The winter training season is upon us, and that means one thing—the return of my training log. Traditionally, my training log has less to do with dispensing training advice or discussing whether one should consider finally weighing one’s own bowel movements as it is about making poop jokes (and I’ve just notched up one of those, thank you very much) and typing about bikes to preserve my sanity as I trudge through the winter bike season—the most daunting bike season of all. Well, daunting unless you live in a temperate region where the difference between winter and summer bike season is about 10 degrees—because you people don’t qualify as “real” bike racers. Sorry, but that’s the trade off you make for living in bike paradise, didn’t anyone tell you about this rule before you moved?

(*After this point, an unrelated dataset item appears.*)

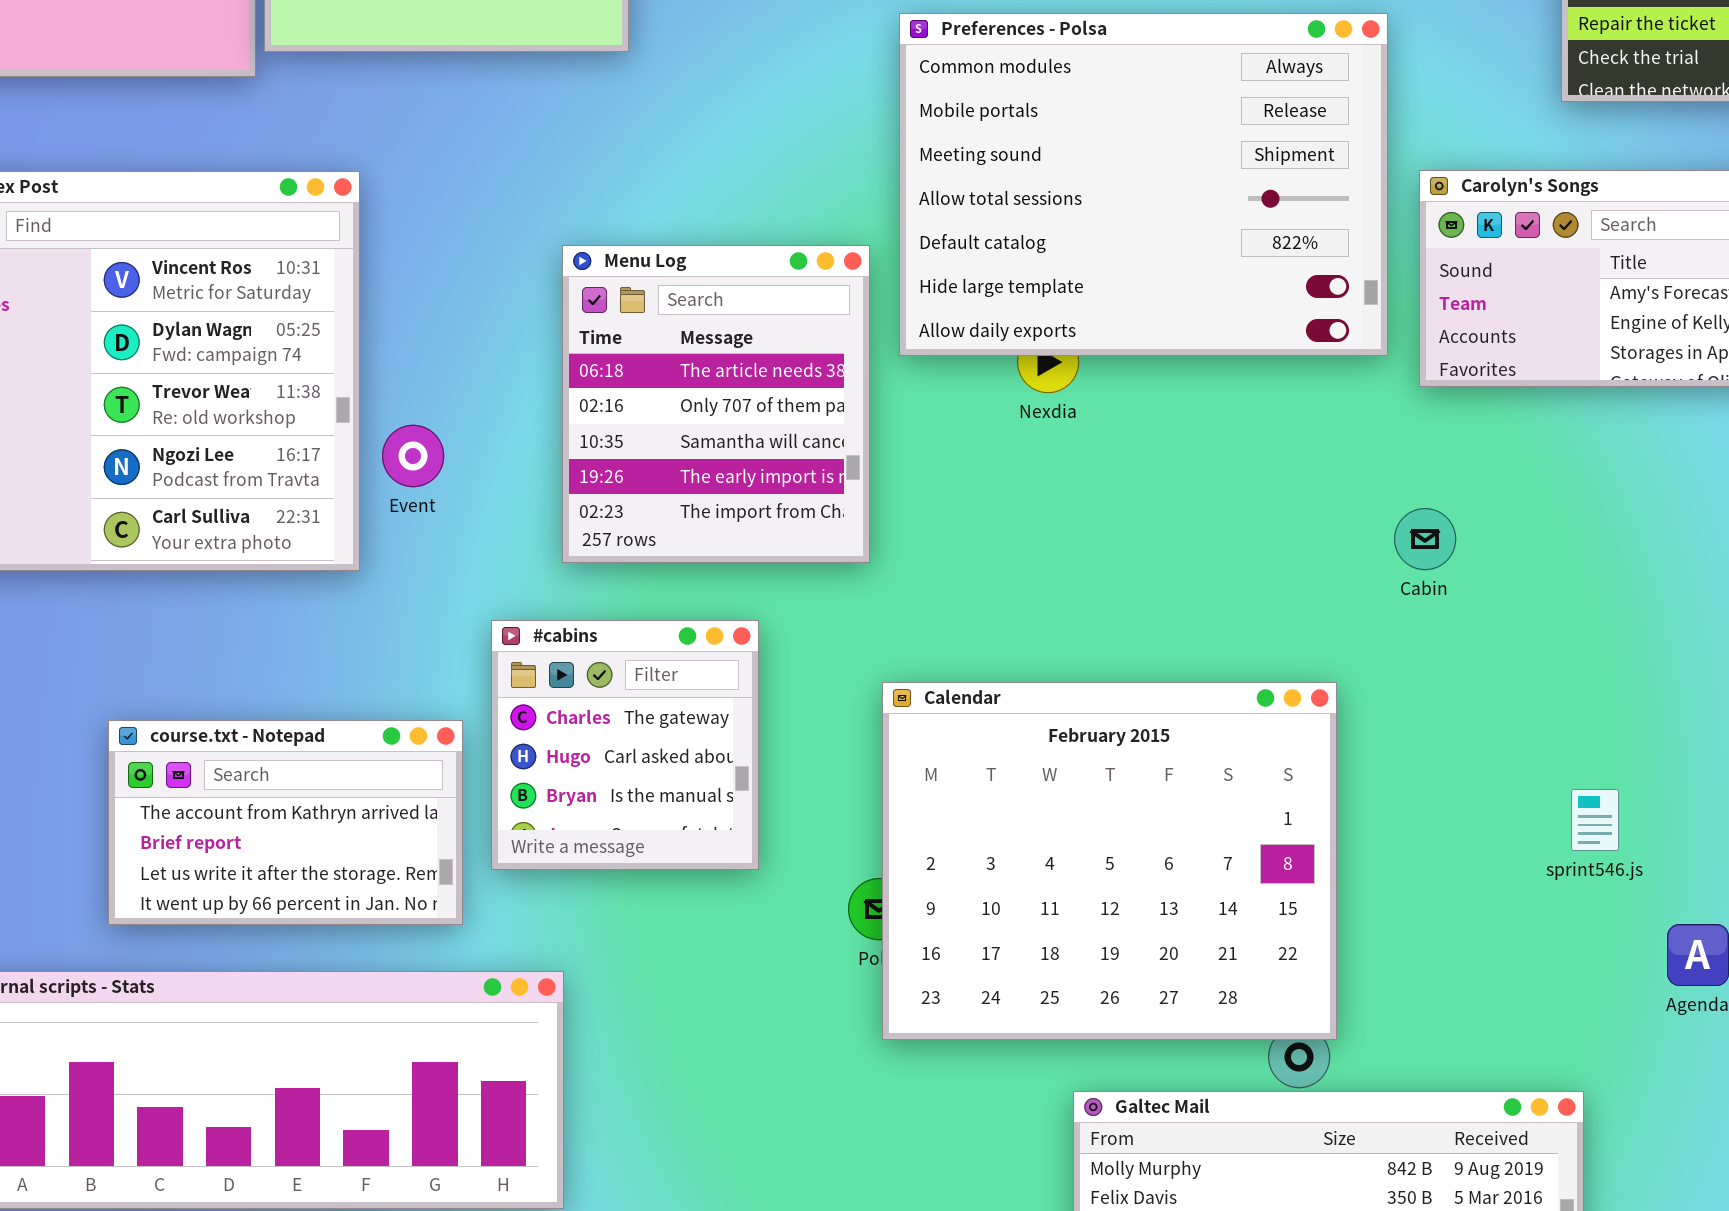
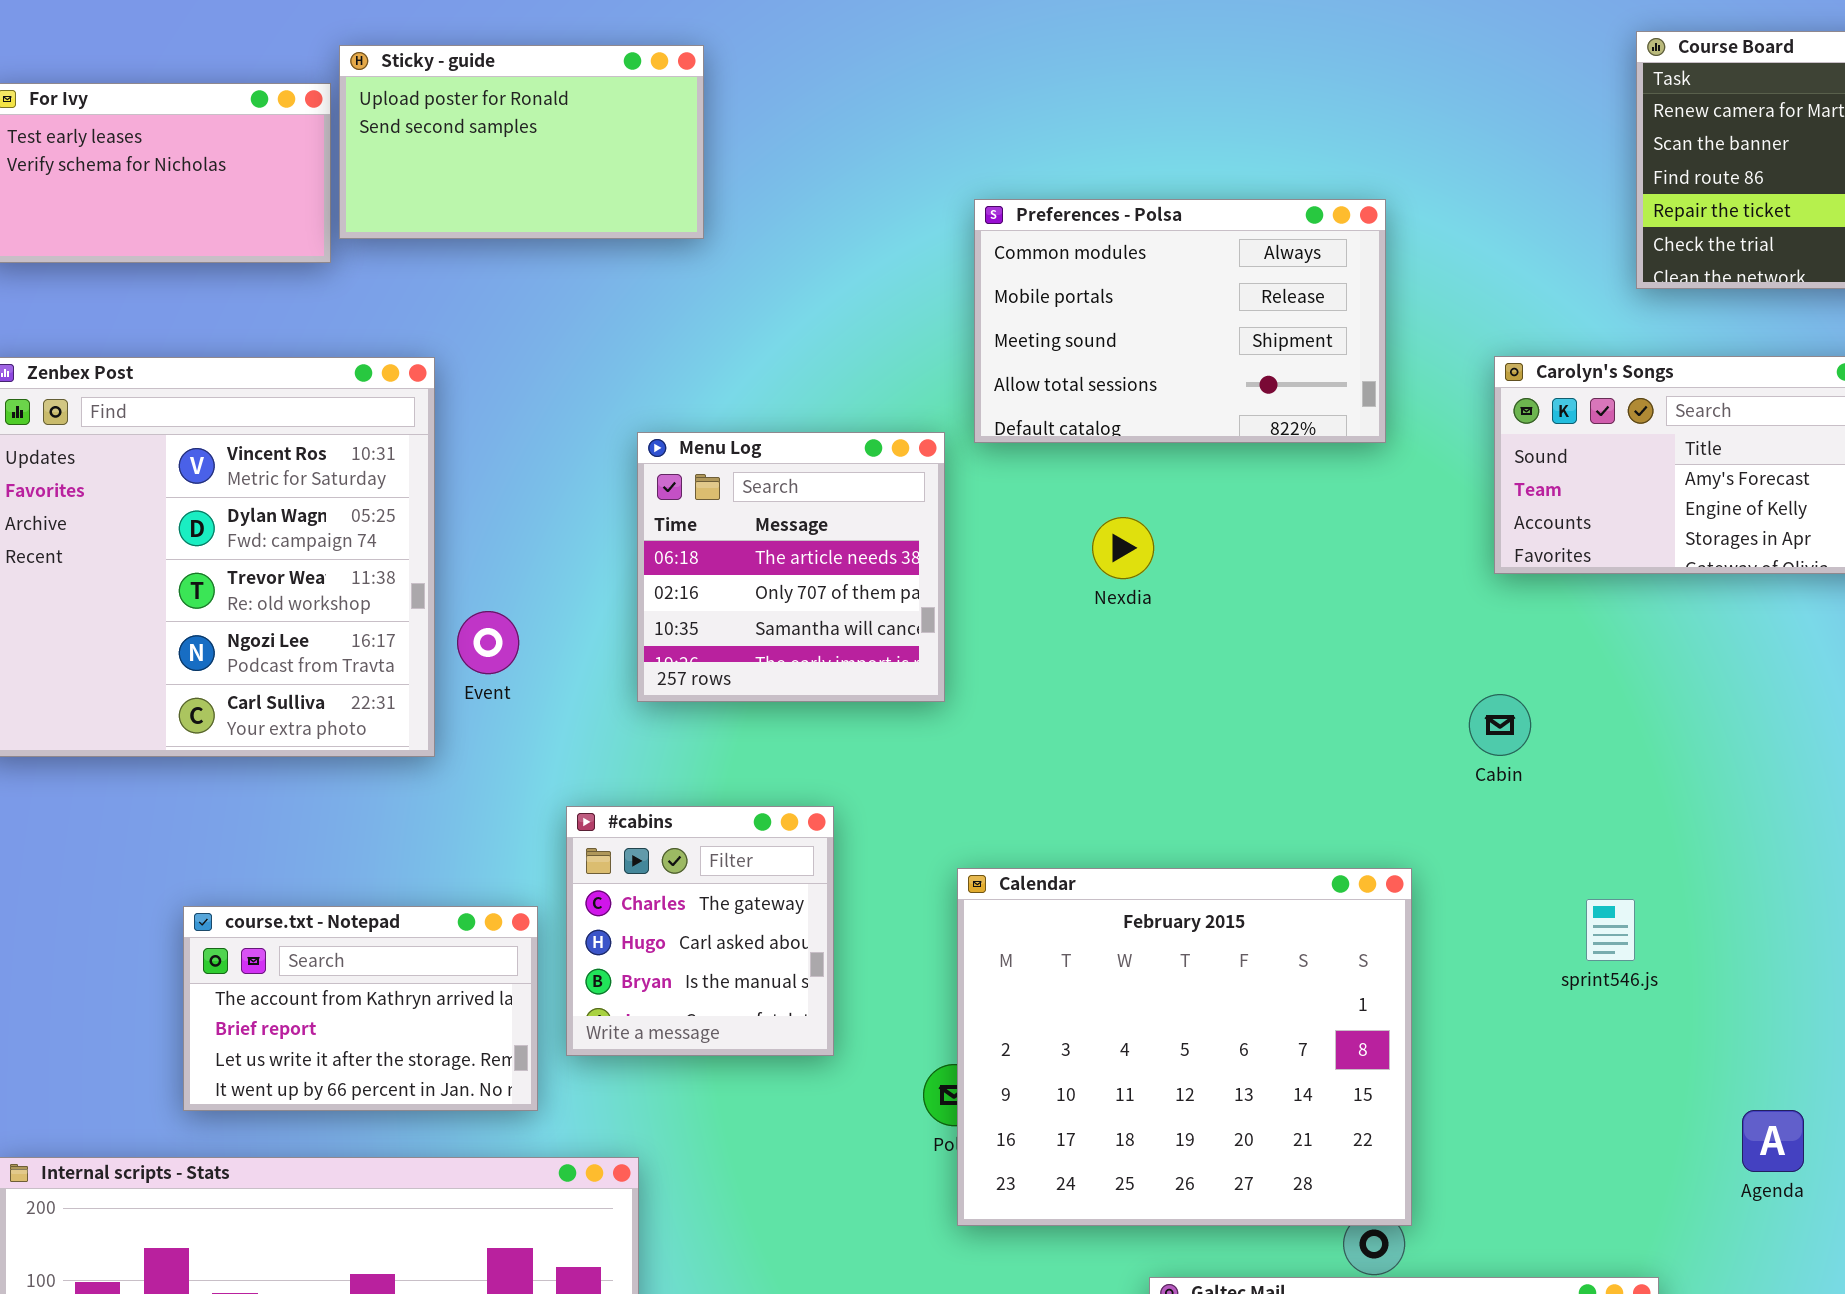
Preferences - Polsa: [899,13,1388,356] -> [974,199,1386,443], resized
Menu Log: [562,245,870,563] -> [637,432,945,702], resized
sprint546.js: [1571,789,1619,851] -> [1586,899,1635,961], moved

My training log has a long history of growing more and more obtuse as the season wears on, so let me explain a few things. Firstly, I employ a self-shaming weight scale infograhic to try and keep my winter weight gain under control. In year’s past, I’ve used scales based on people (Val Kilmer), rodents (capybaras and such) and rodent people (Steven Seagal). I feel no need to update my scale this year, as a Seagal-based weight system seems quite apt. Sadly, I have no weight to report this week, as I am unable to get to my bathroom scale due to a wet coat of urethane placed on our stairs, but as soon as that dries, I will be able to show you my weight in the most Seagal-est of terms.
I also do not participate in “cross” during the off-season, because it would necessitate: buying another bike, driving long distances to race and racing—which I prefer to not do in the fall months. I am not anti-cross, I just choose to not participate. I am cross agnostic in that way. Plus, it purposefully gets dirt on your clean bike underwear. Let me say that again. Dirt. On. Your. Bike. Underwear.
I also have a new bike this year, it is a Felt F1 in Team Rockstar livery, it is an outstanding bike, and I eagerly await the day when it’s finally painted. Since I have a new bike, I will probably need to be fitted to it, but I am lazy and thrifty, so I will be holding that process off for a while (those urethaned steps aren’t going to pay for themselves)— there are a total of two places in the NYC area that would consider going to for such a fitting, I will keep those names to myself to build an irresistible drama as the winter wears on. Plus, I may just cheap out and not get fitted at all, that is an entirely viable option.
So I invite to join me in my pretend wonderland of bike racing this off-season. Watch as I build up the base miles of delusion necessary to once again wake up at 4:30 on a March Saturday morning to watch those younger and faster than I prance away to glory.